[Start of section]

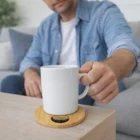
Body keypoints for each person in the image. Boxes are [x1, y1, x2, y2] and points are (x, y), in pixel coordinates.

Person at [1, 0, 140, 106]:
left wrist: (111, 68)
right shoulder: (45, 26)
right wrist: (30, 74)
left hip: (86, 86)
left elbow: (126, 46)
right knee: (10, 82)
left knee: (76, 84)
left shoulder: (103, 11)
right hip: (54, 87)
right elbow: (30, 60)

[End of section]
[Start of section]

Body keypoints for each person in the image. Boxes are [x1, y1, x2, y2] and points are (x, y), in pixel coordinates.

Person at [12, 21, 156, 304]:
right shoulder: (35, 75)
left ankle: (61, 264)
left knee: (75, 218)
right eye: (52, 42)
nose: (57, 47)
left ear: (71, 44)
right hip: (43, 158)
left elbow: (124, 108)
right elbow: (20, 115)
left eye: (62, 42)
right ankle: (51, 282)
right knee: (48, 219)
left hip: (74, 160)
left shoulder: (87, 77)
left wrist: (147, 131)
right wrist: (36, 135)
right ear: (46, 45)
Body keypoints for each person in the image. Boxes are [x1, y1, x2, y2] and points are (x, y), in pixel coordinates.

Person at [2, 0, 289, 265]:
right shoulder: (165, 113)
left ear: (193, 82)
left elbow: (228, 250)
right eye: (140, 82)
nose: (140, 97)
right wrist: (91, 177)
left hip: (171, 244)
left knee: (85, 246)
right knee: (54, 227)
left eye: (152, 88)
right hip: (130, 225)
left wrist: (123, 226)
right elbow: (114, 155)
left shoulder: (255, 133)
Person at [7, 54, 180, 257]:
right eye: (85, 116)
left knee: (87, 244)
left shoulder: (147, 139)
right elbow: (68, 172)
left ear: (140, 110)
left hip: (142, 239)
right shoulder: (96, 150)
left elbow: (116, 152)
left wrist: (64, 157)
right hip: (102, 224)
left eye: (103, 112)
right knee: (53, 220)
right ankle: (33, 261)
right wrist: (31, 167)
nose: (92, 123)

[End of section]
[Start of section]

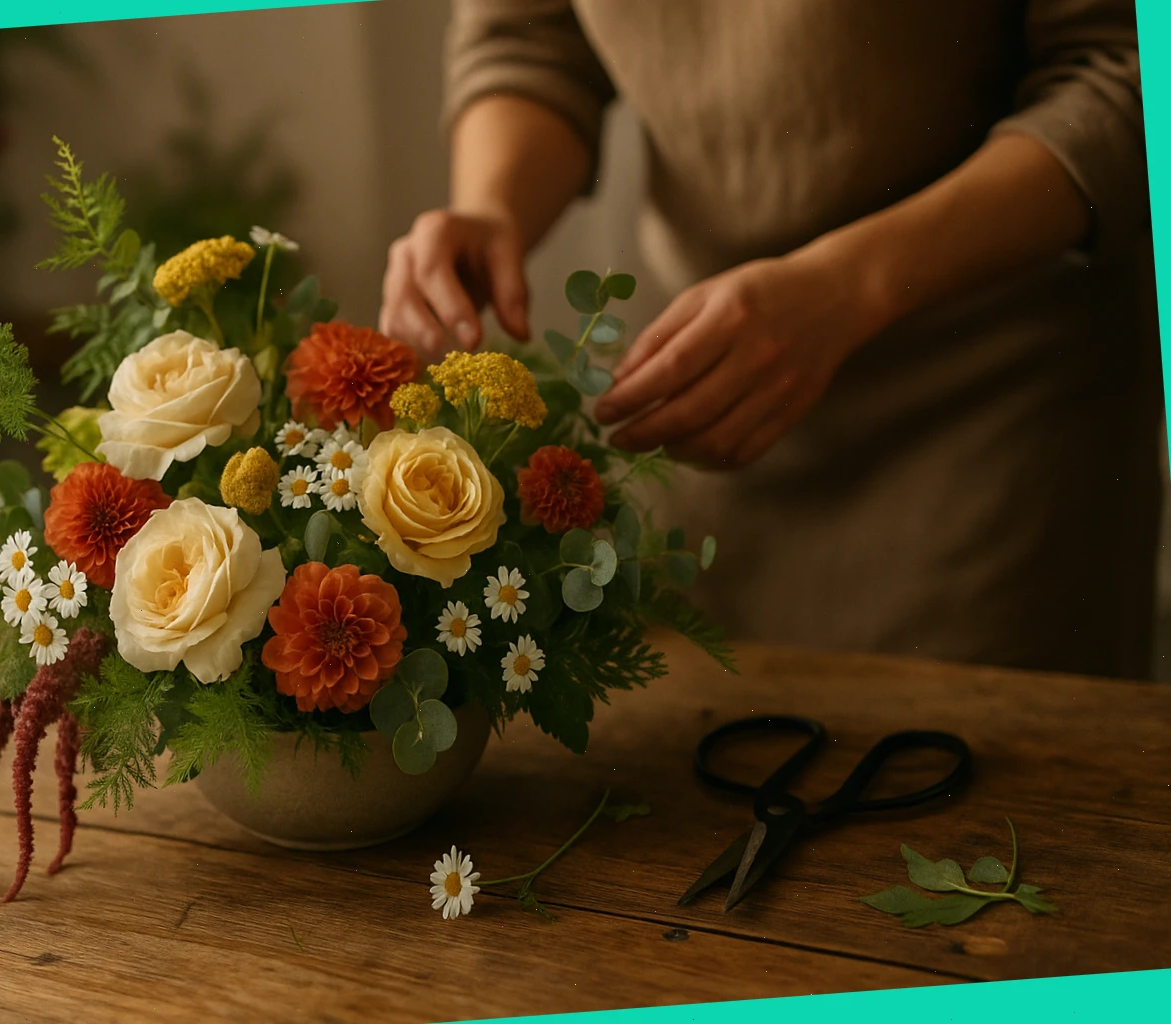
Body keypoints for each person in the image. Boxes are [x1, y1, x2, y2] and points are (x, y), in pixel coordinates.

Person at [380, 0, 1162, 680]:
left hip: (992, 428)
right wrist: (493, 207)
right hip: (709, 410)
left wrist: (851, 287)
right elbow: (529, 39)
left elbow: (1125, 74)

[End of section]

- **Problem statement**:
Give back exactly the lines above, from the line containing "right knee: (10, 82)" through the line containing "right elbow: (30, 60)", with both end lines and nothing more.

- **Result for this task**:
right knee: (10, 82)
left knee: (76, 84)
left shoulder: (103, 11)
right hip: (54, 87)
right elbow: (30, 60)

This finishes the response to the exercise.